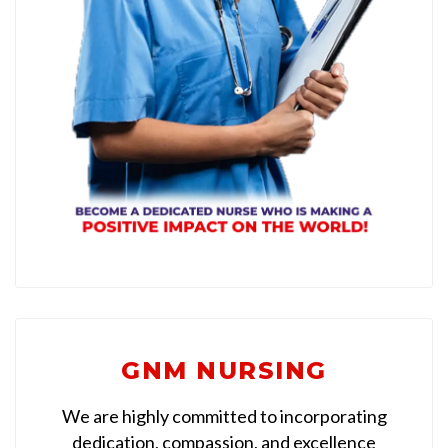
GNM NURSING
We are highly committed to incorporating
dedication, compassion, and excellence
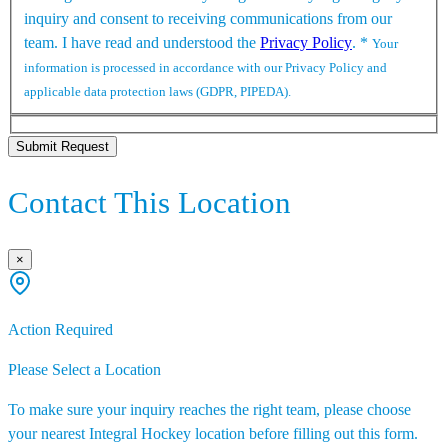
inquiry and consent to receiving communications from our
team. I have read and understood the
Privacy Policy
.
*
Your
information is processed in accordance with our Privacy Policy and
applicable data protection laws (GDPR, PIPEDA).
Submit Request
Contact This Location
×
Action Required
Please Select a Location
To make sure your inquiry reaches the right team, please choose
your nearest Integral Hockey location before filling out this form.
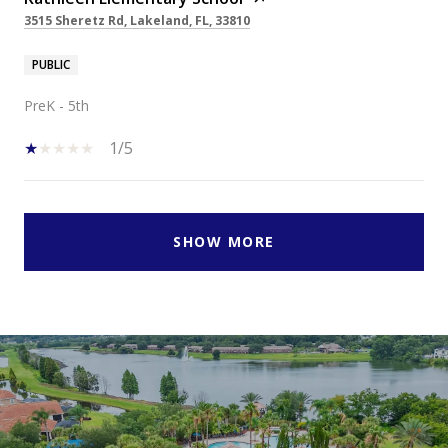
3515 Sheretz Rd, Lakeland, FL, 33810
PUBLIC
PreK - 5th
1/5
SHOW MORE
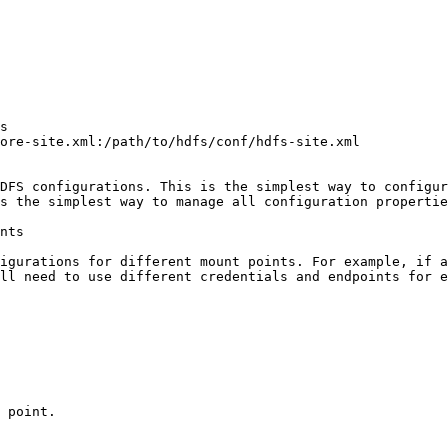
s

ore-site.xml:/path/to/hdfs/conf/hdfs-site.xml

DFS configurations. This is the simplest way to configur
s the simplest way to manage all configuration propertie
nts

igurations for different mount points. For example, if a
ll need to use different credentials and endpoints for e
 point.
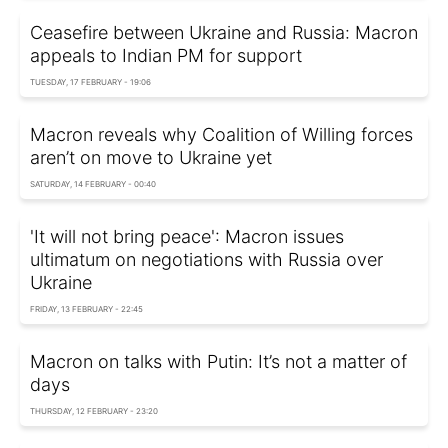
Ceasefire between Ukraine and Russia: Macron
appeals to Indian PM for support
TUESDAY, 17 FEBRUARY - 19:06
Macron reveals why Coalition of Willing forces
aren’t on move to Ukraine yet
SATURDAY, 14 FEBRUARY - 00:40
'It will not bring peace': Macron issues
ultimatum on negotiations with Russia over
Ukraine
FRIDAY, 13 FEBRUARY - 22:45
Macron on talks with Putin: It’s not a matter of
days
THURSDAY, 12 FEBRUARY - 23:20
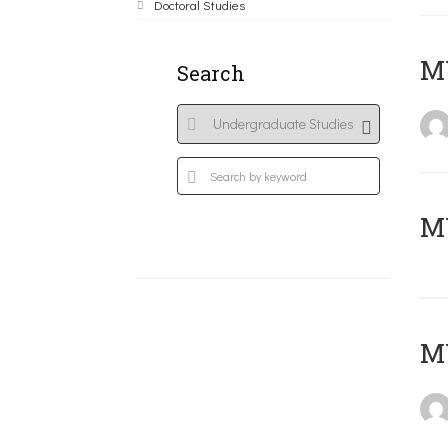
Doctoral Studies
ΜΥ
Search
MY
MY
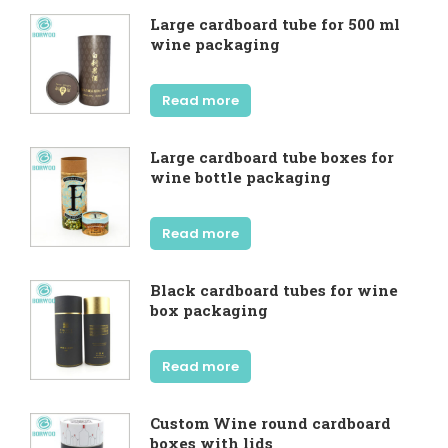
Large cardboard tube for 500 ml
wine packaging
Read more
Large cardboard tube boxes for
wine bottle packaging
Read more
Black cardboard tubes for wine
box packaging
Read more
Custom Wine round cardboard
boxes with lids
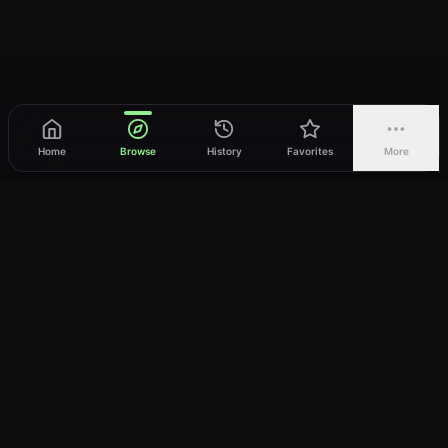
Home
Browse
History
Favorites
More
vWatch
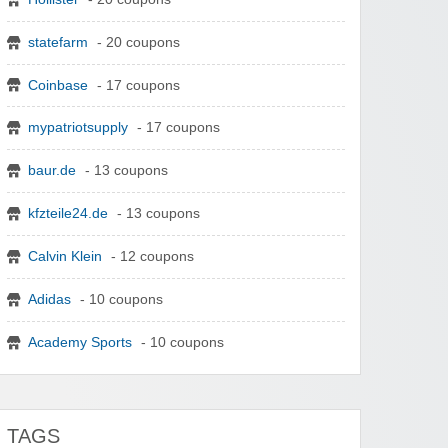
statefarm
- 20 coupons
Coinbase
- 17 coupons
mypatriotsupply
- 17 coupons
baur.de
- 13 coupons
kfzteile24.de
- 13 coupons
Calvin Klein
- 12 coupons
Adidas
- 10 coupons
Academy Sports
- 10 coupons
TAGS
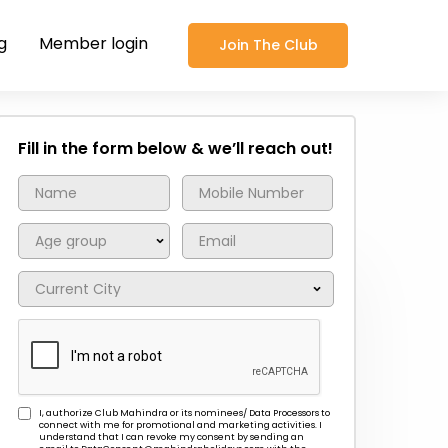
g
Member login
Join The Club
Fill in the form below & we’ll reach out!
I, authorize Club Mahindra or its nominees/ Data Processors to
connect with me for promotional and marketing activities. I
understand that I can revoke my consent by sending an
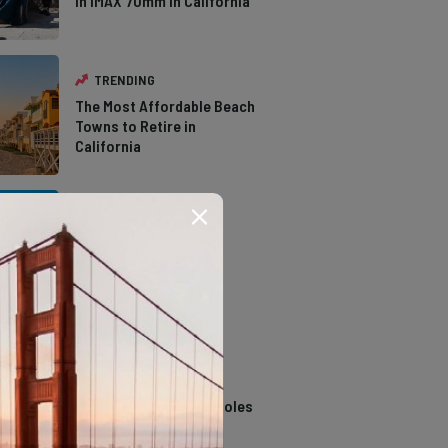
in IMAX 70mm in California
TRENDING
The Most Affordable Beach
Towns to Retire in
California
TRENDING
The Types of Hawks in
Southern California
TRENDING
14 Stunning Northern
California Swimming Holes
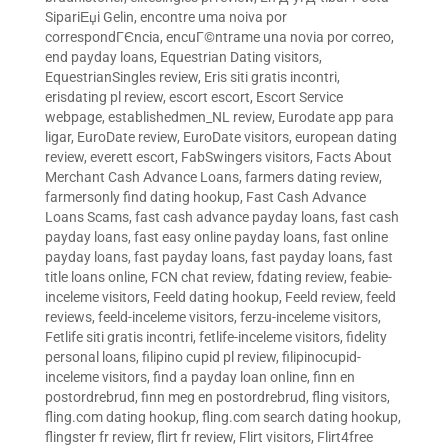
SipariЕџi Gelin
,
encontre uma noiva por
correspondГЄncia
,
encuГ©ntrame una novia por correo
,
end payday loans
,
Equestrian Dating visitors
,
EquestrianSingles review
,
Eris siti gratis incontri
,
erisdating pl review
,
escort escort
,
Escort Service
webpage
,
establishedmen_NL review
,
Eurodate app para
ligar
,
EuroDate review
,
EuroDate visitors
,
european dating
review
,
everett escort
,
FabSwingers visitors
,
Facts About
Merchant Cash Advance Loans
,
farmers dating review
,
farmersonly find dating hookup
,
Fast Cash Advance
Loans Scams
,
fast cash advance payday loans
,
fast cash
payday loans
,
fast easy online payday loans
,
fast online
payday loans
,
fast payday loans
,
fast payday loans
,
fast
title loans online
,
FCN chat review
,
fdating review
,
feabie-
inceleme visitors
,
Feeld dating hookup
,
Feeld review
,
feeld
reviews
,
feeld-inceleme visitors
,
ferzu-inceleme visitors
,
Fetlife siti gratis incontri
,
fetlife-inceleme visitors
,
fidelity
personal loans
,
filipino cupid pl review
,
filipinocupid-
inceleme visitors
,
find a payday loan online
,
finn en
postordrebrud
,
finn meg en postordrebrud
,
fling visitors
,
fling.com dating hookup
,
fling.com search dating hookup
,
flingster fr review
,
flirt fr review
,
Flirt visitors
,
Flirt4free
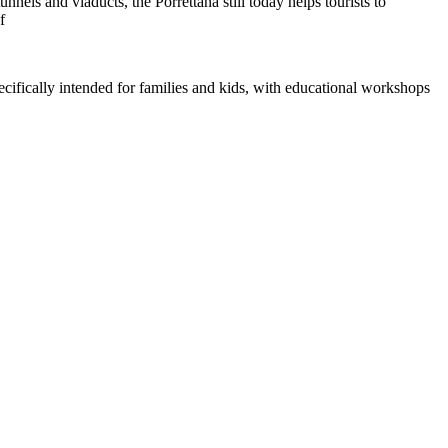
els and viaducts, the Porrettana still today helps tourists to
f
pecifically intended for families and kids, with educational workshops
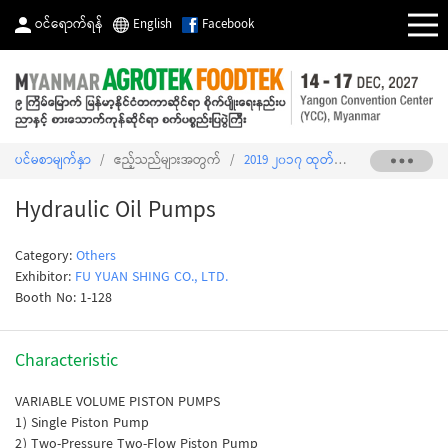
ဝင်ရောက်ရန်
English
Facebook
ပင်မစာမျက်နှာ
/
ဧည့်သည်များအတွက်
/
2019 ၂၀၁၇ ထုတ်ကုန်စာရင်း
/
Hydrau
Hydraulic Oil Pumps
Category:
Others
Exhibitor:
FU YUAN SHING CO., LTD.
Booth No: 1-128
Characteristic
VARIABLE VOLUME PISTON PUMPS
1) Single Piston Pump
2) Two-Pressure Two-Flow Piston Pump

##########

— AIM OF THE TASK —
Copy out the items word for word, starting at the very beginning and stopping after the line that contains "dedication, compassion, and excellence". Leave the pictures out of your answer.

— RESPONSE BOX —
GNM NURSING
We are highly committed to incorporating
dedication, compassion, and excellence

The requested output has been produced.